The nightclub industry, however, is a shady business. And in a shady business, you'll find what we call shady characters. Some of these shady characters are bouncers. Among this group of shady character bouncers are those who bounce in order to commit criminal acts, like selling drugs or pimping. Within this criminal shady character bouncer subgroup, you'll find the occasional bouncer who is mentally ill. This is where you'll find the Darryl Littlejohns and Stephen Sakais of the world. The criminally insane.

And believe it or not, this is as big a problem for me, the sane bouncer, as it is for you, the customer. I worry about this. Do you honestly think I'd feel confident running into a fight with Littlejohn or Sakai at my back? Do you think I haven't ever wondered about some of the people I'm working with now? Do you think I don't have my suspicions? Do you think I don't know?

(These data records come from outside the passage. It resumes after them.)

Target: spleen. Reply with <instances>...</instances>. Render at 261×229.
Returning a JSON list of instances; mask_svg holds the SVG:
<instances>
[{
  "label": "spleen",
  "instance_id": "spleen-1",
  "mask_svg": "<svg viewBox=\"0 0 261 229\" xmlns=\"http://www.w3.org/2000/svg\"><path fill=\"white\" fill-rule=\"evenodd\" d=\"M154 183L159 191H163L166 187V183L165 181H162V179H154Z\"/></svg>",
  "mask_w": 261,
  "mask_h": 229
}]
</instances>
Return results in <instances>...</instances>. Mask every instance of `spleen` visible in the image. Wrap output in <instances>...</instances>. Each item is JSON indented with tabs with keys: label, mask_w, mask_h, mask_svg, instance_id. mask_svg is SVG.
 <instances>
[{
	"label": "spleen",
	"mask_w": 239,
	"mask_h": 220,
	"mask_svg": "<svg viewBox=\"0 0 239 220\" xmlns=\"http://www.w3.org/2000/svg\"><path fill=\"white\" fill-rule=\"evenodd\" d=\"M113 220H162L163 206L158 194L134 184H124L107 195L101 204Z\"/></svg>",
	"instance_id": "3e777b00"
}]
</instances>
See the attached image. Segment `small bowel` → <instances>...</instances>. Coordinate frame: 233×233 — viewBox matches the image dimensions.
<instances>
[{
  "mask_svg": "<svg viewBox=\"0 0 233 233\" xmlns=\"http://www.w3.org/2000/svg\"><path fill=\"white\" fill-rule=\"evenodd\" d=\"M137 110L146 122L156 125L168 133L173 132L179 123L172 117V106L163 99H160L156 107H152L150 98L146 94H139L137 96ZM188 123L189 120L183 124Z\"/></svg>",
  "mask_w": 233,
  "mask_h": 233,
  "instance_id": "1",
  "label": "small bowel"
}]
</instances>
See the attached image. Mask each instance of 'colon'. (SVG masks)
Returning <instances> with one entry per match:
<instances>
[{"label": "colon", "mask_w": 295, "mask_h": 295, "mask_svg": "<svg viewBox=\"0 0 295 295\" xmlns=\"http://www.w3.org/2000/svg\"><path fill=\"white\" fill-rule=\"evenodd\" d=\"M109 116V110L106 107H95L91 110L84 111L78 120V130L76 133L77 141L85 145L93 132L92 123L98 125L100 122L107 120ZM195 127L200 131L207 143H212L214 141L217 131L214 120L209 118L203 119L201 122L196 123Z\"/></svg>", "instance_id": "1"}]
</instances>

There is no answer. Nightclubs will always exist. Shit will always go on inside of them. Bad shit. Shit that decent people want no part of. Behavior that never fails to shock me, no matter how long I stay in the business. Clubs, especially here in New York, will always attract the worst kind of people society has to offer, because there's money to be made. Quick money, generated by the exploitation of vices. And there's no stopping any of it. Ever.

I can't defend anyone. I can't defend an entire profession. I'm not the one to stand up for the industry, because I despise the industry. I do what I do for money. I still do it for money. I do it because I'm not qualified to make this kind of money anywhere else but there.

And I can't wait to get the fuck away from it, and never go back.